Xerox back on target

31 Oct 2002

The business and accounting woes of Xerox Corporation have been well documented (no pun intended). But while the company has been busy getting its house in order, competitors in the market for office, specialist and production printing systems took advantage of the company’s travails to capture market share.

As a result, Xerox slipped from market dominance to holding only single digit share.

On celebrating the company’s 60th anniversary in Ireland, Xerox’s general manager, Joe Browne (pictured), has vowed to grow the printing business to 20-30pc market share within two years.
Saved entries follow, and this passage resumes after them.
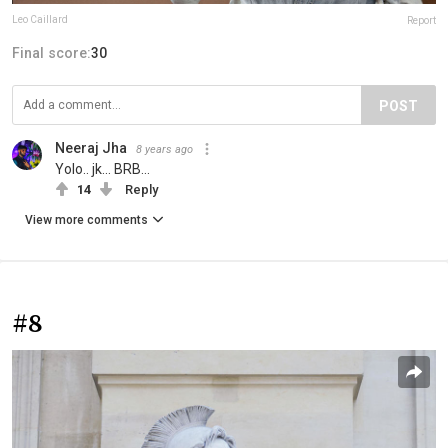
Leo Caillard
Report
Final score:
30
POST
Neeraj Jha
8 years ago
Yolo.. jk... BRB...
14
Reply
View more comments
#8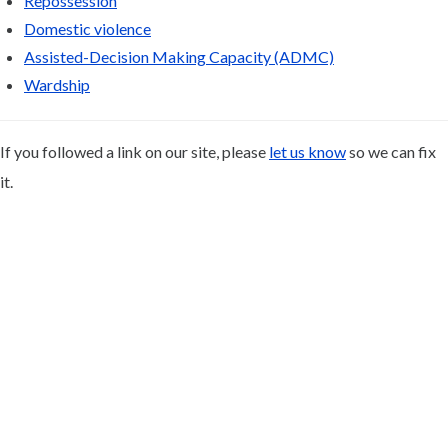
Repossession
Domestic violence
Assisted-Decision Making Capacity (ADMC)
Wardship
If you followed a link on our site, please
let us know
so we can fix
it.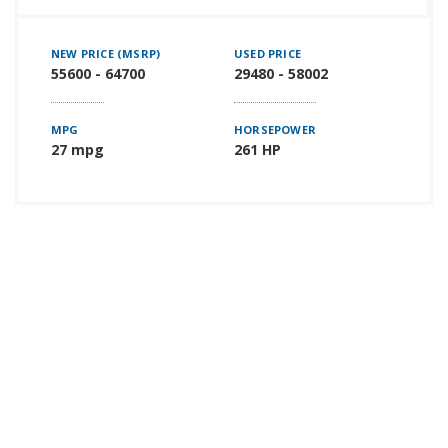
NEW PRICE (MSRP)
USED PRICE
55600 - 64700
29480 - 58002
MPG
HORSEPOWER
27 mpg
261 HP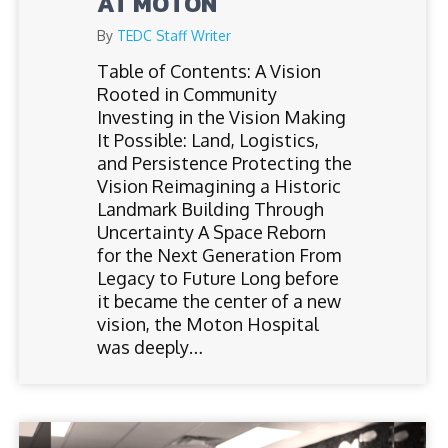
AT MOTON
By
TEDC Staff Writer
Table of Contents: A Vision
Rooted in Community
Investing in the Vision Making
It Possible: Land, Logistics,
and Persistence Protecting the
Vision Reimagining a Historic
Landmark Building Through
Uncertainty A Space Reborn
for the Next Generation From
Legacy to Future Long before
it became the center of a new
vision, the Moton Hospital
was deeply…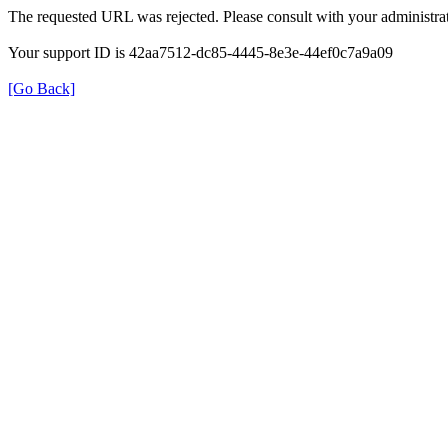
The requested URL was rejected. Please consult with your administrat
Your support ID is 42aa7512-dc85-4445-8e3e-44ef0c7a9a09
[Go Back]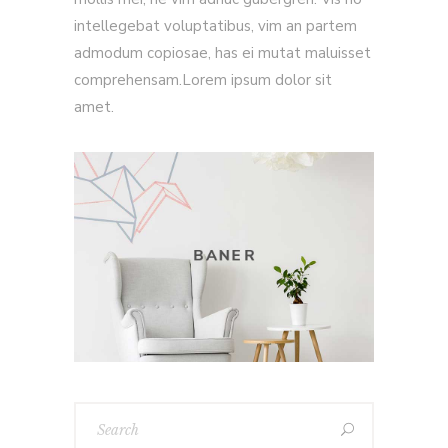
intellegebat voluptatibus, vim an partem
admodum copiosae, has ei mutat maluisset
comprehensam.Lorem ipsum dolor sit
amet.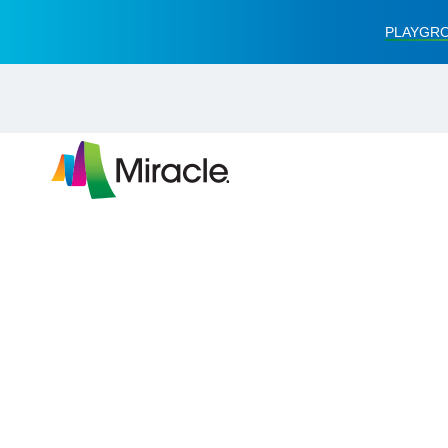
PLAYGRO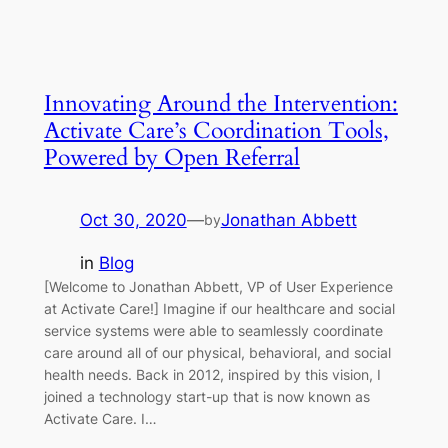
Innovating Around the Intervention:
Activate Care’s Coordination Tools,
Powered by Open Referral
Oct 30, 2020
—
Jonathan Abbett
by
in
Blog
[Welcome to Jonathan Abbett, VP of User Experience
at Activate Care!] Imagine if our healthcare and social
service systems were able to seamlessly coordinate
care around all of our physical, behavioral, and social
health needs. Back in 2012, inspired by this vision, I
joined a technology start-up that is now known as
Activate Care. I…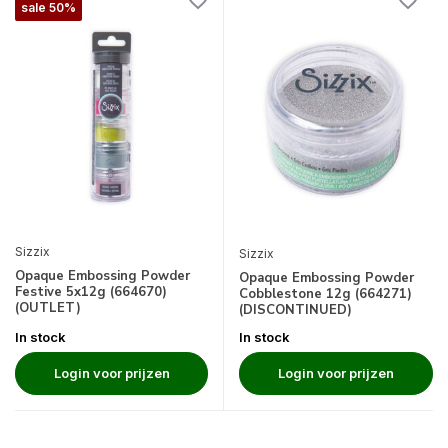
sale 50%
Sizzix
Sizzix
Opaque Embossing Powder
Opaque Embossing Powder
Festive 5x12g (664670)
Cobblestone 12g (664271)
(OUTLET)
(DISCONTINUED)
In stock
In stock
Login voor prijzen
Login voor prijzen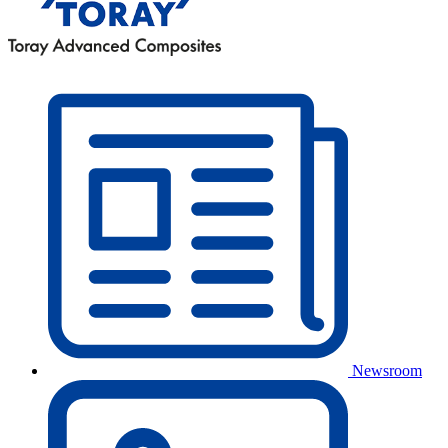
Newsroom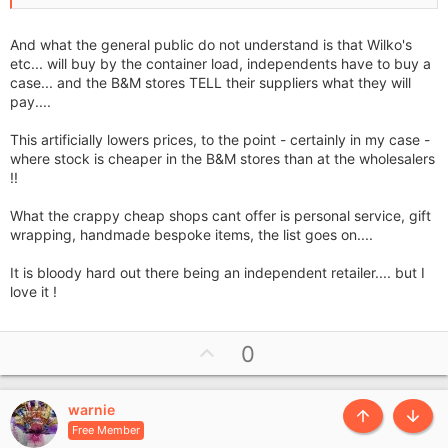
And what the general public do not understand is that Wilko's
etc... will buy by the container load, independents have to buy a
case... and the B&M stores TELL their suppliers what they will
pay....
This artificially lowers prices, to the point - certainly in my case -
where stock is cheaper in the B&M stores than at the wholesalers
!!
What the crappy cheap shops cant offer is personal service, gift
wrapping, handmade bespoke items, the list goes on....
It is bloody hard out there being an independent retailer.... but I
love it !
U
0
p
v
warnie
o
Top
Botto
Free Member
t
“We want our business back. We are taking it back. We invented it, we built it up. In many ways we forged innovation and then lost it, but we are going to grow from single digit to 20-30pc share within two years,” he says. “Our troubles are behind us and we are focused 100pc on market share and customers.”

Browne heads up Xerox’s 2,000-strong workforce in Dublin and Dundalk, which is spread across manufacturing, tech support, financial services, treasury and corporate governance roles. He explains that the company’s printing business — which was spread between office, production and specialist printing — was typically managed on a direct model, but has been restructured with the introduction of a dedicated group of distributors and corporate resellers.

“Our market share was reduced to single digits. We had no competitive offering and basically hadn’t gone to market in a competitive and meaningful way. While we got our house in order financially, on a business capture basis we were complacent.

“Our road-show strategy [entitled Extreme] will change as we introduce new printer lines and services to the market. We have refocused on innovation and recently secured our 15,000th patent,” Browne says.

He admits that losing the battle on business and innovation was hard to swallow for the company that invented the world’s first printer, computer icon and mouse.

“The restructuring of our sales and marketing efforts will mean definite changes for our direct sales organisation, but changes for the best. These people will be able to focus on demand generation and account and channel management.

“There will be further changes in the coming quarters, as we strive to take Xerox back to where it should have been”, Browne says.